Questionado sobre o que pensa da atuação hoje de milícias em Rio das Pedras e Campo Grande, berço destas organizações no Rio, Bolsonaro preferiu desconversar.

— Hoje em dia ninguém apoia milícia mais não. Mas não me interessa mais discutir isso — disse o deputado, querendo encerrar o assunto. — Até quando vocês (jornalistas) vão fazer matéria sobre o que eu falei no passado ou quando eu fiz xixi no poste há 40 anos?

Em outro discurso na Câmara, em agosto de 2003, Bolsonaro defendeu a adoção de “extermínios” para conter a “marginalidade”: “Enquanto o Estado não tiver coragem de adotar a pena de morte, o crime de extermínio, no meu entender, será muito bem-vindo. Se não houver espaço para ele na Bahia, pode ir para o Rio de Janeiro. Se depender de mim, terão todo o meu apoio, porque no meu Estado só as pessoas inocentes são dizimadas. Na Bahia, pelas informações que tenho — lógico que são grupos ilegais —, a marginalidade tem decrescido.
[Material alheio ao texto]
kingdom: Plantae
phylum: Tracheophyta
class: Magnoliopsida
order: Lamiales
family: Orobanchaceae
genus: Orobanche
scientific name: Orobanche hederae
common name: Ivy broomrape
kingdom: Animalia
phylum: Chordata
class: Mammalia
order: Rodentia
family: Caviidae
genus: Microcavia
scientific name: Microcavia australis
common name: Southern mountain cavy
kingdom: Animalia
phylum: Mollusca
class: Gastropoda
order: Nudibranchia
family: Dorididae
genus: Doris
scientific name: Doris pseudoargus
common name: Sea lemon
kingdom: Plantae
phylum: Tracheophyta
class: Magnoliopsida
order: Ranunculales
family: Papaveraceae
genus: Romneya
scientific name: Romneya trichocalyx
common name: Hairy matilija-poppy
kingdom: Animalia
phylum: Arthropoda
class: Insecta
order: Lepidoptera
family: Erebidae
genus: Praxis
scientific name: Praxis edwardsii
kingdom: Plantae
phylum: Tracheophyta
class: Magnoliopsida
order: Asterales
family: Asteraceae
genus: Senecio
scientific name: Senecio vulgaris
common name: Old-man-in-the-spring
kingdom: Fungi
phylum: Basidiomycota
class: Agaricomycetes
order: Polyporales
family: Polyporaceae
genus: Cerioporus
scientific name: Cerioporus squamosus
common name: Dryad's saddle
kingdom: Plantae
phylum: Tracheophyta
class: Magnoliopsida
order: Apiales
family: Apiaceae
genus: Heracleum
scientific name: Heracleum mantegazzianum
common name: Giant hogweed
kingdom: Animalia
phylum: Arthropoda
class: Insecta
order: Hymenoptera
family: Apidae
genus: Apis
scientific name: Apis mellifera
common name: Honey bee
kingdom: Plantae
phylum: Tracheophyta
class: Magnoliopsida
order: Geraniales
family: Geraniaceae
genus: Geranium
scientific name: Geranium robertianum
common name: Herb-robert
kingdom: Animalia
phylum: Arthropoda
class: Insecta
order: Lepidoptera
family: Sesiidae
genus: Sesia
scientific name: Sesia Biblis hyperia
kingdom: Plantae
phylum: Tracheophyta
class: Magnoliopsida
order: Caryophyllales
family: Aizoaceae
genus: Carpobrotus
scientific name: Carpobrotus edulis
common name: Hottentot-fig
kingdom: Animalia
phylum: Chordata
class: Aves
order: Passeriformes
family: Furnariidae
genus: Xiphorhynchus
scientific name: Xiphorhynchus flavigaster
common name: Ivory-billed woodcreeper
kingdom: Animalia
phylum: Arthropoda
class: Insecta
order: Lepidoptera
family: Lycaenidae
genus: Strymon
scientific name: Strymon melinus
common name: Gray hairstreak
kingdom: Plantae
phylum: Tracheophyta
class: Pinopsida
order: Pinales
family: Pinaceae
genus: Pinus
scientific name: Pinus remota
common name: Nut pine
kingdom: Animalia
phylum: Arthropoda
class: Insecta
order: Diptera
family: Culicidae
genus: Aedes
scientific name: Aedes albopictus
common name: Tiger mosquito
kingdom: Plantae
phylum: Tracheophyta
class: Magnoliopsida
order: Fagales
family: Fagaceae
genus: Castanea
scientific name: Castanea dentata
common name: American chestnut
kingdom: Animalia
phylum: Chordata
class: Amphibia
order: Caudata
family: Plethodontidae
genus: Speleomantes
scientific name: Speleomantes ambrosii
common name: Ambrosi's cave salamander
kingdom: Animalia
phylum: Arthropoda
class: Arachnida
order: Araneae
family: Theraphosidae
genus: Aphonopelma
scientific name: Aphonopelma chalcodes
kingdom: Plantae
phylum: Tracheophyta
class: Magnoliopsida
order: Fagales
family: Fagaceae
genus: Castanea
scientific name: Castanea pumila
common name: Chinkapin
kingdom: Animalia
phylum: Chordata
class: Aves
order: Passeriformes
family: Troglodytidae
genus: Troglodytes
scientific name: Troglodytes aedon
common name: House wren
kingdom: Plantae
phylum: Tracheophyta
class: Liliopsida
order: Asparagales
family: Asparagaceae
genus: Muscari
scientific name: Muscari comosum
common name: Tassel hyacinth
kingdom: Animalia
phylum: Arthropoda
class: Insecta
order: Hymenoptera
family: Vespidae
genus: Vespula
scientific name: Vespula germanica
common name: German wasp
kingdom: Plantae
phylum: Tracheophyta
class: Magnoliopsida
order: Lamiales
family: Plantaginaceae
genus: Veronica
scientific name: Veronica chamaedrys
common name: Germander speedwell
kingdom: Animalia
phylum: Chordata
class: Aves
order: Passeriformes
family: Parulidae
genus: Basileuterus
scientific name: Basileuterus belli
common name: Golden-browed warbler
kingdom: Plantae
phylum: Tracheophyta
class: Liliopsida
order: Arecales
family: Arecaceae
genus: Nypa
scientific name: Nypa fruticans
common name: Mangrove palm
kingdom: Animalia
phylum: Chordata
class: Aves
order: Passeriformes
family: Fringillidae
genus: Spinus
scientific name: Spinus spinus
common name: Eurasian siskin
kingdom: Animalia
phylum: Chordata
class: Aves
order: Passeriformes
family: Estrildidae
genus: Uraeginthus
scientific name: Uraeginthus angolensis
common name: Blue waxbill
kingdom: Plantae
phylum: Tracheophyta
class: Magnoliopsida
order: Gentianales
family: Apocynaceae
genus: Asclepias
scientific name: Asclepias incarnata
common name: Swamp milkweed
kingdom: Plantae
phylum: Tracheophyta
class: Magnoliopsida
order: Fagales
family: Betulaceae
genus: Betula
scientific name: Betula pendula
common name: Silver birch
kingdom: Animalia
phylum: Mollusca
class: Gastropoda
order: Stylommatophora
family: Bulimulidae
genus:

Meus parabéns!”, disse, na ocasião.

Outras mudanças de tom

Ao mesmo tempo em que as pesquisas de intenção de voto foram confirmando sua viabilidade eleitoral, o presidenciável freou o ímpeto em outros temas que já lhe renderam críticas. Em 2011, por exemplo, Bolsonaro comentou, em entrevista à revista Playboy, qual seria a sua reação caso tivesse um filho homossexual.

“Seria incapaz de amar um filho homossexual. Prefiro que um filho meu morra num acidente do que apareça com um bigodudo por aí”, afirmou. Sete anos depois, em março deste ano, Bolsonaro foi menos agressivo: “Não tenho nada contra homossexuais; para nós, não é normal, mas respeitamos”, disse, no ato em que formalizou a filiação ao PSL.

Bolsonaro também mudou o tom sobre o programa do governo federal Bolsa-Família. O deputado era contrário à política pública, mas agora defende a distribuição de recursos para famílias de baixa renda.

Em 2008, quando o pré-candidato do PSL à Presidência, Jair Bolsonaro, defendeu as milícias, as práticas dos grupos, que incluem homicídios e torturas, já eram conhecidas. A atuação política no Rio também era intensa, um caminho natural depois da expansão territorial e do consequente aumento dos lucros. A primeira fase foi o patrocínio a candidatos, mas os grupos logo partiram para a ação mais ousada e passaram a ter seus próprios representantes nas casas legislativas.

Apontado como líder de uma milícia da Zona Oeste, Nadinho de Rio das Pedras foi eleito vereador na capital em 2004, pelo DEM. Cinco anos depois, foi assassinado em uma emboscada. No mesmo ano, Jerônimo Guimarães Filho, o Jerominho, acusado de ser integrante da milícia Liga da Justiça, conquistou uma vaga na Câmara de Vereadores pelo MDB.

A Liga da Justiça também cresceu em direção à Assembleia Legislativa do Rio (Alerj). Em 2006, Natalino Guimarães, do DEM, foi eleito deputado. Na campanha ao governo do estado em 2010, um vídeo em que Sérgio Cabral aparecia fazendo elogios a Jerominho e Natalinho circulou na internet.

Em 2008, foi a vez de Cristiano Girão, pelo PMN, e Carminha Jerominho , pelo PTdoB, filha de Jerominho, conquistarem espaço na Câmara.

Natalino e Jerominho, que são irmãos, estão presos. Girão passou um tempo na prisão, mas está solto.